Susan T. Mayne, Ph.D., professor of epidemiology in the Department
of Epidemiology and Public Health at Yale University School of Medicine in New
Haven, Conn., has been selected to serve as a member of the National Cancer
Institute's Board of Scientific Counselors. Mayne's term will last until June
30, 2009.
Louise B. Grochow, M.D., has been named global product medical
director for emerging oncology products at AstraZeneca. She was previously
chief of the Investigational Drug Branch (IDB) at the National Cancer
Institute. Anthony J. Murgo, M.D., took over as IDB acting chief.
David Hunter, Sc.D., Vincent L. Gregory Professor of Cancer
Prevention at the Harvard School of Public Health, has been appointed a
National Cancer Institute Eminent Scholar in the Intramural Research
Program.
Albert F. LoBuglio, M.D., is stepping down from his role as director
of the University of Alabama at Birmingham Comprehensive Cancer Center but
will continue to serve as a Cancer Center faculty member. Peter D. Emanuel,
M.D., a senior scientist at the Cancer Center, will serve as acting
director until a national search is completed.

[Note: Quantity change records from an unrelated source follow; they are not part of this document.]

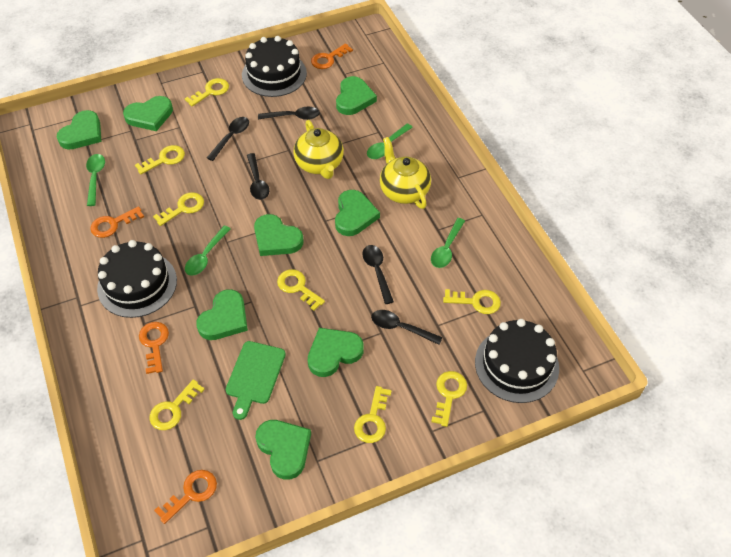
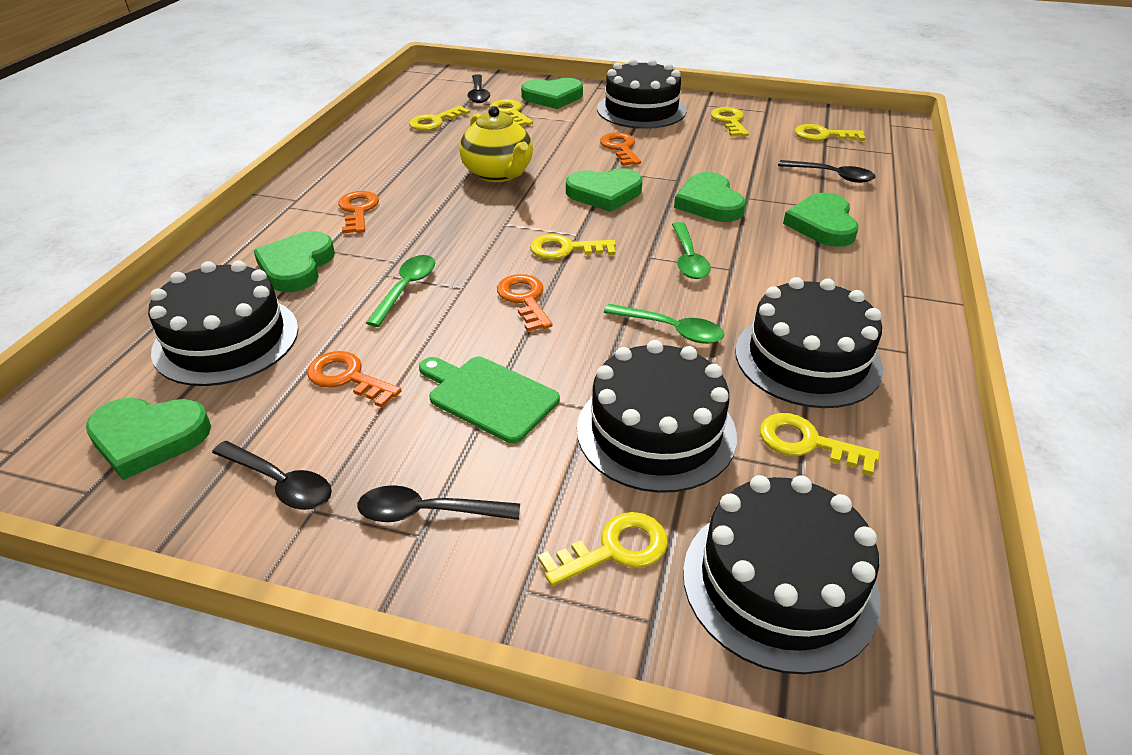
black cake: 3 -> 5
black spoon: 5 -> 4
green heart: 8 -> 6
green spoon: 4 -> 3
yellow key: 8 -> 7
yellow teapot: 2 -> 1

Geoffrey Weiss, M.D., has been appointed Chief of the Division of
Hematology-Oncology and Deputy Director of the Cancer Center for Clinical
Affairs and Clinical Research at the University of Virginia Health System in
Charlottesville. Weiss was previously at the University of Texas at San
Antonio.
The 2004 Nobel Prize in Chemistry was awarded to Aaron Ciechanover,
M.D., D.Sc., and Avaram Hershko, M.D., Ph.D., of the department of
biochemistry at the Israel Institute of Technology in Haifa, and Irwin
Rose, Ph.D., professor emeritus at the University of California at Irvine,
for their discovery of the process by which cells label proteins for
degradation.
David Brown, M.D., has been named the Edward Rotan Distinguished
Professor and chair of anesthesiology an pain medicine at the University of
Texas M. D. Anderson Cancer Center in Houston. Brown was previously at the
University of Iowa College of Medicine.
Clarification
A News article in the July 7 issue of the Journal ("BRCA1 Discovery Led to Patent Debate, Genetic Screening," p. 986) stated that a 2002 article in the New England Journal of Medicine found that prophylactic oophorectomy reduced the risk of ovarian cancer by 85% and breast cancer by 25% in BRCA mutation carriers. The percentages cited were the authors' conservative estimates of their results; the calculated risk reductions in the group of subjects in the study were 96% for ovarian cancer and 53% for breast cancer.